Korean J Urol.  2008 May;49(5):404-410. 10.4111/kju.2008.49.5.404.

Assessment of the Quality of Information Concerned with Benign Prostatic Hyperplasia and Prostate Cancer on the Related Korean Internet Web Sites

Affiliations
  • 1Department of Urology, Hanyang University College of Medicine, Seoul, Korea. harabugi@hanyang.ac.kr

Abstract

PURPOSE: We assessed the quality of information available to patients on benign prostatic hyperplasia(BPH) and prostate cancer on the Korean internet web sites. MATREIALS AND METHODS: This research was undertaken by surfing the internet on the world wide web sites, including naver, nate, daum, yahoo and empas. The key words for the search were 'BPH' and 'prostate cancer'. We evaluated two main themes, and these were aspect of the contents and the technical contents. The aspects of the contents were the content and authorship, and the technical aspects were related to design and efficiency.
RESULTS
We evaluated 45 web sites that focused on BPH and 24 web sites that focused on prostate cancer. From among the web sites, 27(60%) of the 45 BPH sites and 16(67%) of the 24 sites gave medical information. Only 14(31%) of the 27 BPH sites and 12(50%) of the 24 prostate cancer sites dealt with full information. The average score of these 43 web sites was only 34.5+/-13.6 of a perfect score of 100. The mean score of the content was 10+/-5.1 of 40 points, authorship was 4.3+/-3.3 of 20 points, design was 10.4+/-3.3 of 20 points and efficiency was 9.8+/-4.6 of 20 points. A total of 28(65%) out of the 43 providers of information were urologists and 23 (82%) out of the 28 were general practitioners. The rate of research on prostatic disease was lower than that for 'hypertension', 'diabetes', 'stroke' and 'hepatitis'.
CONCLUSIONS
There is need for more accurate information on prostatic diseases on the Korean internet. It is essential to set up an institution for qualifying the medical information on web sites & evaluating the web sites on the Korean internet.

Keyword

Internet; Prostate neoplasms; Benign prostatic hyperplasia

Figure

  • Fig. 1. (A) Classification of the 43 web sites' information sources. (B) Among the urologists, classification of the authors.

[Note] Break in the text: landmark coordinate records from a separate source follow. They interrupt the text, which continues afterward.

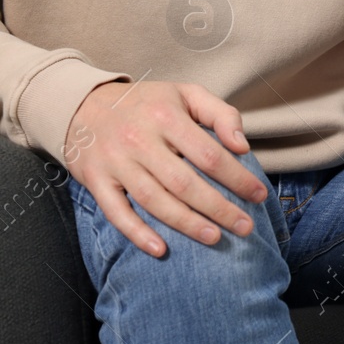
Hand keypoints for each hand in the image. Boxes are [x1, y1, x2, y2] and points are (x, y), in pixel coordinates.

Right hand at [64, 80, 266, 257]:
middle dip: (219, 208)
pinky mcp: (96, 181)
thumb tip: (242, 145)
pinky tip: (160, 249)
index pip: (210, 155)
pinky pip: (117, 213)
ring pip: (155, 201)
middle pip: (185, 183)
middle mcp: (140, 141)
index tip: (259, 195)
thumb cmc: (148, 103)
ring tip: (215, 237)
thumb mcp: (187, 94)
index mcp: (166, 117)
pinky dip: (137, 233)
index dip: (238, 178)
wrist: (84, 105)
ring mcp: (116, 163)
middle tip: (245, 227)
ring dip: (186, 224)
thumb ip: (221, 114)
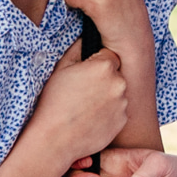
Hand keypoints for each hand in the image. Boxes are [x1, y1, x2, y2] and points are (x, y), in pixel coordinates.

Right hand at [20, 48, 131, 169]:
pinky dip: (109, 113)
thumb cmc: (53, 102)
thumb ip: (77, 49)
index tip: (85, 73)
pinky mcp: (123, 121)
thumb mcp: (61, 68)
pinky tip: (91, 118)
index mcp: (105, 66)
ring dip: (107, 96)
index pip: (109, 55)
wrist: (54, 139)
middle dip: (104, 79)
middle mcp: (119, 83)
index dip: (96, 63)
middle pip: (116, 74)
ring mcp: (123, 104)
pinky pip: (119, 111)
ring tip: (85, 106)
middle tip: (83, 91)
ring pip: (118, 93)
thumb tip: (85, 37)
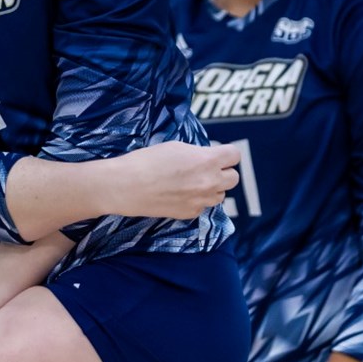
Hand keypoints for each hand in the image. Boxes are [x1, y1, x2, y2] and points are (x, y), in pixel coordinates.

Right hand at [102, 140, 240, 219]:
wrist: (127, 186)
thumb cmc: (148, 160)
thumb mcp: (177, 147)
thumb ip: (198, 153)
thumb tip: (206, 158)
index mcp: (207, 160)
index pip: (235, 156)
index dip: (227, 154)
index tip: (218, 155)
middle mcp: (210, 182)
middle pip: (234, 178)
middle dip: (223, 172)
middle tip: (206, 169)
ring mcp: (201, 201)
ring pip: (220, 196)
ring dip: (212, 189)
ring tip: (192, 183)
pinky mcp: (190, 214)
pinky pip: (203, 207)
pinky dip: (196, 201)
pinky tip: (180, 195)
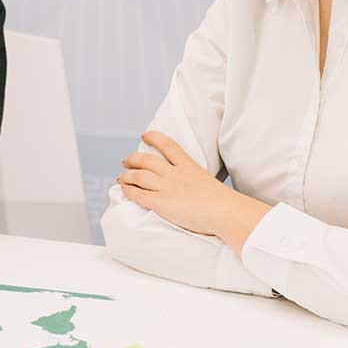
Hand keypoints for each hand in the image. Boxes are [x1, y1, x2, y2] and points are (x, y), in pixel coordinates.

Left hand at [117, 131, 235, 236]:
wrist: (226, 212)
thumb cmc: (226, 204)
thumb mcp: (211, 185)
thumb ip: (200, 184)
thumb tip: (200, 193)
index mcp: (189, 166)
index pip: (168, 145)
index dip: (154, 138)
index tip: (145, 135)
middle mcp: (175, 174)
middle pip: (147, 160)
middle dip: (133, 159)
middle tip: (125, 161)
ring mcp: (167, 187)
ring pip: (139, 176)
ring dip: (127, 176)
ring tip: (121, 178)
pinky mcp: (161, 202)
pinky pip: (139, 194)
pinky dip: (128, 191)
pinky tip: (123, 190)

  • Fig. 2. Comparison of the web sites' mean scores for the urologists and non-urologists. The scores of the urologists' web sites' scores are higher than that of the non-urologists web sites (p<0.01).

  • Fig. 3. The number of web sites that are concerned with each disease and that appeared in the search engines. The number of web sites that are concerned with prostatic diseases are lower than that for other diseases (p<0.01).